I would agree that the data does not depend on the calibration of particular people. But the conclusions you get from that data DO need to be calibrated. Furthermore, other scientists may want to do experiments based on those conclusions... their decision to do that will really be based on how likely they think the conclusions are accurate. The process of science is building new conclusions on the basis of those old conclusions - if it's just about gathering the data, you never gain a deeper understanding of reality.
Aren't both these views of science oversimplifications? I mean, in practice most of the people making use of the work scientists have done aren't really testing the scientists' work for themselves (they're kinda doing it implicitly by making use of that work, but the whole point is that they are confident it's not going to fail).
Reality certainly is the ultimate arbiter, but regrettably we don't get to ask Reality directly whether our theories are correct; all we can do is test them somewhat (in some cases it's not even clear how to begin doing that; I'm looking at you, string theory) and that testing is done by fallible people using fallible equipment, and in many cases it's very difficult to do in a way that actually lets you separate the signal from the noise, and most of us aren't well placed to evaluate how fallibly it's been done in any given case, and in practice usually we have to fall back on something like "scientific consensus" after all.
I think you and MattG are at cross purposes about the role he sees for calibration in science. The process by which actual primary scientific work becomes useful to people who aren't specialists in the field goes something like this:
Calibration (in the sense we're talking about here) isn't of much relevance to Alice when she's doing the primary research. She will report that the Daily Mail is positively associated with brain cancer in rats (RR=1.3, n=50, CI=[1.1,1.5], p=0.01, etc., etc., etc.) and that's more or less it. (I take it that's the point you've been making.)

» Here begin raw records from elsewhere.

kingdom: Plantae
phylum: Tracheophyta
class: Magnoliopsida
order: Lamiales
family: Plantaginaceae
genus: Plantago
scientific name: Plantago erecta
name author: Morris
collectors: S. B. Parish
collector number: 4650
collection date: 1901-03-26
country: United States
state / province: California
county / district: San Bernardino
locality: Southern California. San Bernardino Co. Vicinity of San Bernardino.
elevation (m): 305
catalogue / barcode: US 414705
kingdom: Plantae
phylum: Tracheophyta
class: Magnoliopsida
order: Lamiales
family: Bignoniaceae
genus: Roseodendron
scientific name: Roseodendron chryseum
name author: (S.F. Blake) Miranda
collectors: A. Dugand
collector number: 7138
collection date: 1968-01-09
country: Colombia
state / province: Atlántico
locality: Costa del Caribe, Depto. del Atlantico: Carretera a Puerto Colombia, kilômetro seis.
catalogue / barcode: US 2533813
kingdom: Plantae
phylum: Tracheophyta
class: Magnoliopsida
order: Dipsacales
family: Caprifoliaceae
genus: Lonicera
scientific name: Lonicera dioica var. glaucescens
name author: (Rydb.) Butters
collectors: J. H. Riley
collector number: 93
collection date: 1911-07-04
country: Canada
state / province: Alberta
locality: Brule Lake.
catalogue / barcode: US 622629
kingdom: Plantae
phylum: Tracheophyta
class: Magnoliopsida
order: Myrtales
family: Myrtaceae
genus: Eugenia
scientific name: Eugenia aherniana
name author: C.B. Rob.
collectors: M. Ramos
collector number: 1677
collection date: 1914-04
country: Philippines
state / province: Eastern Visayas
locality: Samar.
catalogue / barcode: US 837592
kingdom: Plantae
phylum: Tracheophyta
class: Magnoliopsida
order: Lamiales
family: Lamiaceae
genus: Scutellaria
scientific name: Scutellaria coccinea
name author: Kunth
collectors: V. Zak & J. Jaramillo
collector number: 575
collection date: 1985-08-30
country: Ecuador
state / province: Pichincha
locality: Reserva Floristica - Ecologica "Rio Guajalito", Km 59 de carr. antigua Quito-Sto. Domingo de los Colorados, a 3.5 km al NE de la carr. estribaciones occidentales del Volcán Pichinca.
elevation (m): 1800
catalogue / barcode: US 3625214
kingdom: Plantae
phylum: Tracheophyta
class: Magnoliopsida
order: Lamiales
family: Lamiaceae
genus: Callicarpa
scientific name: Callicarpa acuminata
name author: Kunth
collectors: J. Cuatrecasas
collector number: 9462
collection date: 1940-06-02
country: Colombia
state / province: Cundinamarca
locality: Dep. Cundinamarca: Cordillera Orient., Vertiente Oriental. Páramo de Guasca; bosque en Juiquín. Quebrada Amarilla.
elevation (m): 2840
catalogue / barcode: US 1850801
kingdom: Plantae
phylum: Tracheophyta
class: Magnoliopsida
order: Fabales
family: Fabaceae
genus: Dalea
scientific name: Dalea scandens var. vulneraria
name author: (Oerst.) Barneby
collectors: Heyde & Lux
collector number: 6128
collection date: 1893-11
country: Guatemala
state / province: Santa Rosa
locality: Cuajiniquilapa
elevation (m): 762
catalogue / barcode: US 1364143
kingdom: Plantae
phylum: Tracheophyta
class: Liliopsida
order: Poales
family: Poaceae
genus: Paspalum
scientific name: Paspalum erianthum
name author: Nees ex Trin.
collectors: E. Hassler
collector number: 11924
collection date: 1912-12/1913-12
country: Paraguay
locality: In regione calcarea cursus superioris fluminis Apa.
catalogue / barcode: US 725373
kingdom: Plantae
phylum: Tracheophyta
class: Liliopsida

But Bob's opinion about the carcenogenicity of the Daily Mail (having read Alice's papers) is an altogether slipperier thing; and the opinion to which he and Beth and the others converge is slipperier still. It'll depend on their assessment of how likely it is that Alice made a mistake, how likely it is that Aloysius's results are fraudulent given that he took a large grant from the DMG Media Propaganda Fund, etc.; and on how strongly Bob is influenced when he hears Bill say "... and of course we all know what a shoddy operation Alex's lab is."
It is in these later stages that better calibration could be valuable, and that I think Matt would like to see more explicit reference to it. He would like Bob and Bill and Beth and the rest to be explicit about what they think and why and how confidently, and he would like the consensus-generating process to involve weighing people's opinions more or less heavily when they are known to be better or worse at the sort of subjective judgement required to decide how completely to mistrust Aloysius because of his funding.
I'm not terribly convinced that that would actually help much, for what it's worth. But I don't think what Matt's saying is invalidated by pointing out that Alice's publications don't talk about (this kind of) calibration.